Data Gathering Your Next Trip in US
The skills the author demoed here can be learned through taking Data Science with Machine Learning bootcamp with NYC Data Science Academy.
GitHub Repository
To top off our intensive three-month-long experience at NYC Data Science Academy, we chose to assist a US travel recommendation start-up by implementing intelligence and automation into their operations, to save hours of manual work. The company targets prospective travelers living in the US who know approximately when they’d like to take a trip within the country, but would like to be recommended exact location and itinerary ideas, rather than already know where exactly they’d like to go. Similar to Netflix, the company’s website is designed to get to know users so that curated recommendations can be given to them for their vacations.

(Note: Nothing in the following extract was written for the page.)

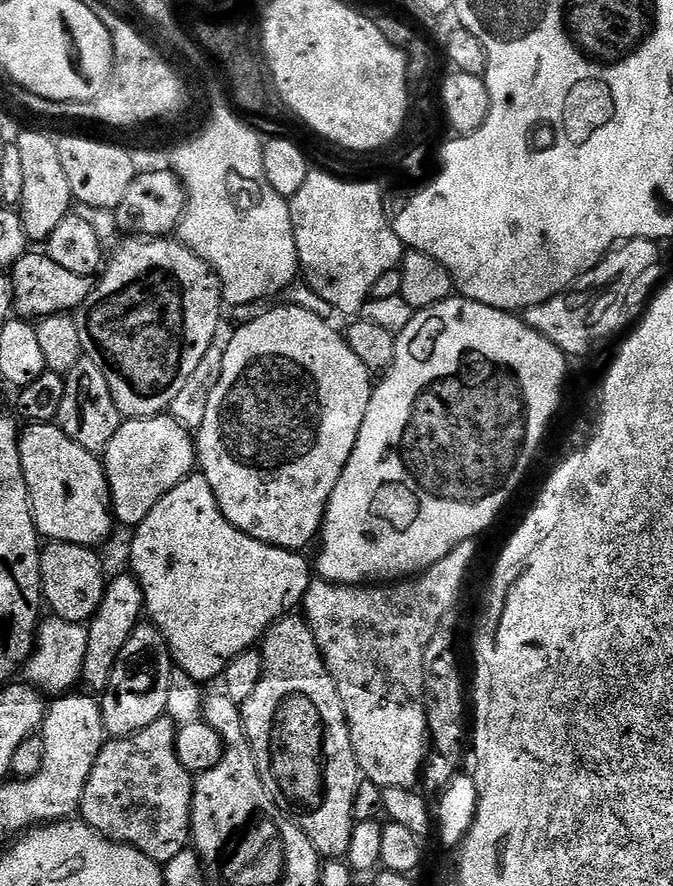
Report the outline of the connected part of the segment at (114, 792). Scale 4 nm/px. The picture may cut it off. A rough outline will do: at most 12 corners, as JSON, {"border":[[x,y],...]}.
{"border":[[177,721],[109,739],[78,809],[158,865],[190,844]]}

Upon navigating to the website, users fill out a short quiz, including prompts that ask them to select which images inspire them and what kinds of activities they enjoy when traveling. They also fill out approximately how soon they’d like to travel (e.g. “3-6 months from now”). After a user completes the quiz, the company sends an email over, containing 3 separate trip ideas, which are based around events happening during the specified time window.
Objective
For example, if it is evident that a certain user’s preferred trip includes live shows, their itineraries will include events tagged with the category “Arts & Entertainment”. Since the trip recommendations are centered around linking user profiles to recurring events that happen around the country, categorizing these events accurately and efficiently is key. After speaking to the start-up founder, it was clear that we’d have a few interesting tasks to explore in our project:
- Automate the process of categorizing new events added to the company database.
- Find a new event categorization scheme intelligently.

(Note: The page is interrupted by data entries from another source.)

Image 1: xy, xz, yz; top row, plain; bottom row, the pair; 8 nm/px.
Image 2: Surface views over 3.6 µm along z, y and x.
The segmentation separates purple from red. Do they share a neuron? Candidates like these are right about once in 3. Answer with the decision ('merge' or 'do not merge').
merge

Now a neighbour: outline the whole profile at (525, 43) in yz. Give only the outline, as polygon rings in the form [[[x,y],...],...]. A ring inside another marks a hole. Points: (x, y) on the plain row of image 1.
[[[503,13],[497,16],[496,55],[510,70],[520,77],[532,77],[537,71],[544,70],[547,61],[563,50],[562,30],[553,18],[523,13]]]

- Automate the end-to-end process of taking in user inputs and outputting appropriate event recommendations from the database.
Data
To tackle task #1, the current labelling scheme would be used and predicted using supervised classification models. Task #2, on the other hand, would involve reconstructing the categories and perhaps finding more specific ones, using unsupervised clustering techniques to find structure in the event data from scratch.
After finalizing event tags, end-to-end automation could be simulated rather simply by filtering events out of the database that match with specified inputs. We decided to primarily focus on the first two tasks, since full-on automation would require more integration with the rest of the platform, including making potential changes to the website’s front-end.
We were given access to the company’s compiled event database, which includes details for about 2000 events around the US, including location data, the event’s recurring annual timeframe, event title, event description, and more. It also includes an event category column which the company manually filled in with one of four categories for each event: Arts & Entertainment, Active, Tastebuds, and Learn.
Since we started off with the manual entries of categories for these 2000 events, our first supervised task was straightforward: to train a model on a portion of the event data and test it on the rest in order to predict these categories. With an accurate enough supervised model, new events would be categorized according to this scheme without much manual intervention.
Preprocessing Data
In order to properly analyze the event descriptions using natural language processing techniques, we started with classic text preprocessing methods.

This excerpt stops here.